Where the records below show a line containing "Rendered at 2001 by 1125 pixels.", start copying; end with the line containing "list [152, 274, 1848, 996]", and copy it too.
**** Data for this task ****
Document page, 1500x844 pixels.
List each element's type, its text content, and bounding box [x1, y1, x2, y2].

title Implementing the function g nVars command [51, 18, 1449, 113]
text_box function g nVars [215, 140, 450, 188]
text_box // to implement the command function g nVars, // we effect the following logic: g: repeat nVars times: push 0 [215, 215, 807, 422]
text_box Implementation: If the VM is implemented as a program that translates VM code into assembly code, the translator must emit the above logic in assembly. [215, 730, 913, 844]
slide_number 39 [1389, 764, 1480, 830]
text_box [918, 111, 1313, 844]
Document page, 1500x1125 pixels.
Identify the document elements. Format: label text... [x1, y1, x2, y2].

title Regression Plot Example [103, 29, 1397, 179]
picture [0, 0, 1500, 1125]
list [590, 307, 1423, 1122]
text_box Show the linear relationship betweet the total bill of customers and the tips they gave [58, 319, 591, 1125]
****
**** Data for this task ****
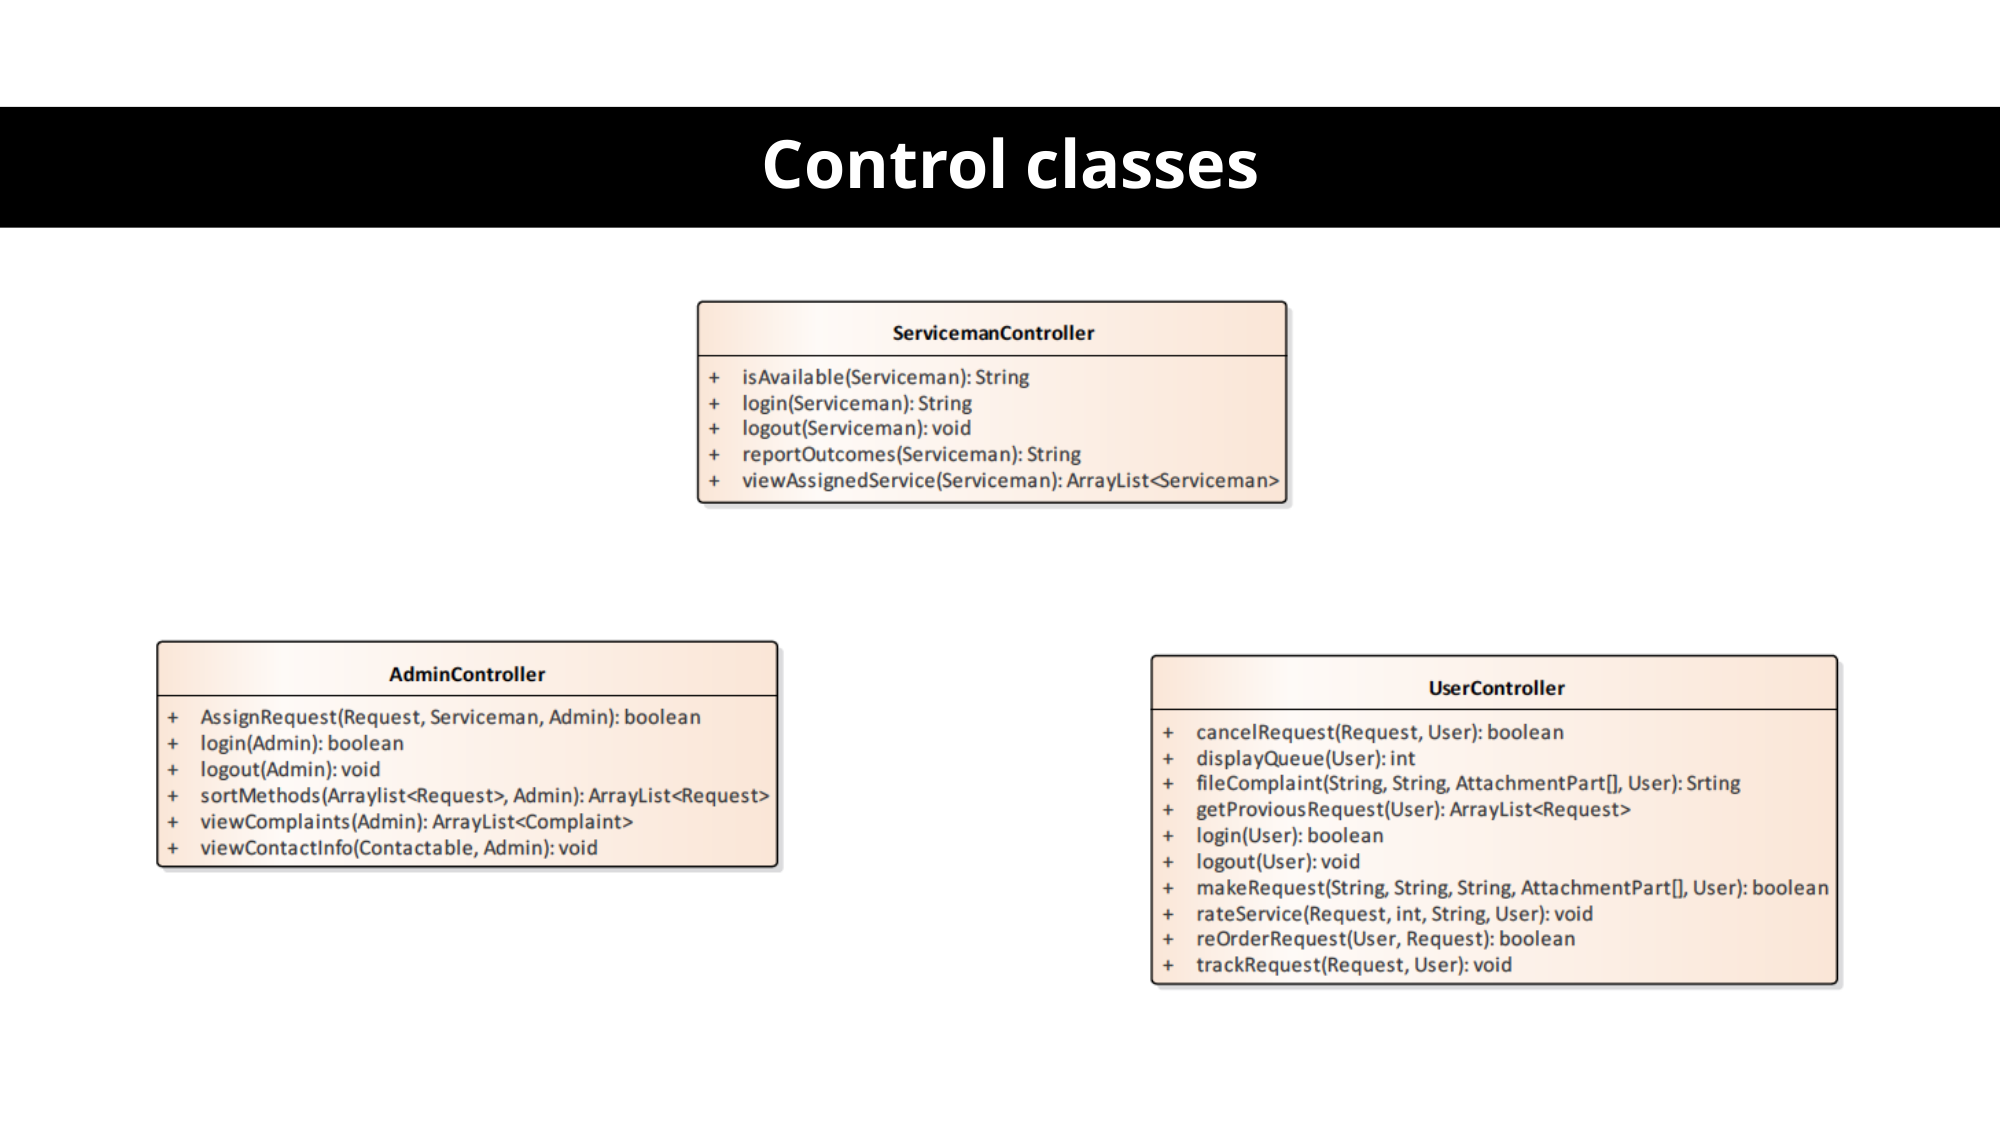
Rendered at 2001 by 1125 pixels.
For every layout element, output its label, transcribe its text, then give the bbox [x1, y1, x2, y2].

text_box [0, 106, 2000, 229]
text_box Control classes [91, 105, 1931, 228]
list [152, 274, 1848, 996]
****
◆ The completed task
Rendered at 2001 by 1125 pixels.
For every layout element, output its label, transcribe its text, then give the bbox [x1, y1, x2, y2].

text_box [0, 106, 2000, 229]
text_box Control classes [91, 105, 1931, 228]
list [152, 274, 1848, 996]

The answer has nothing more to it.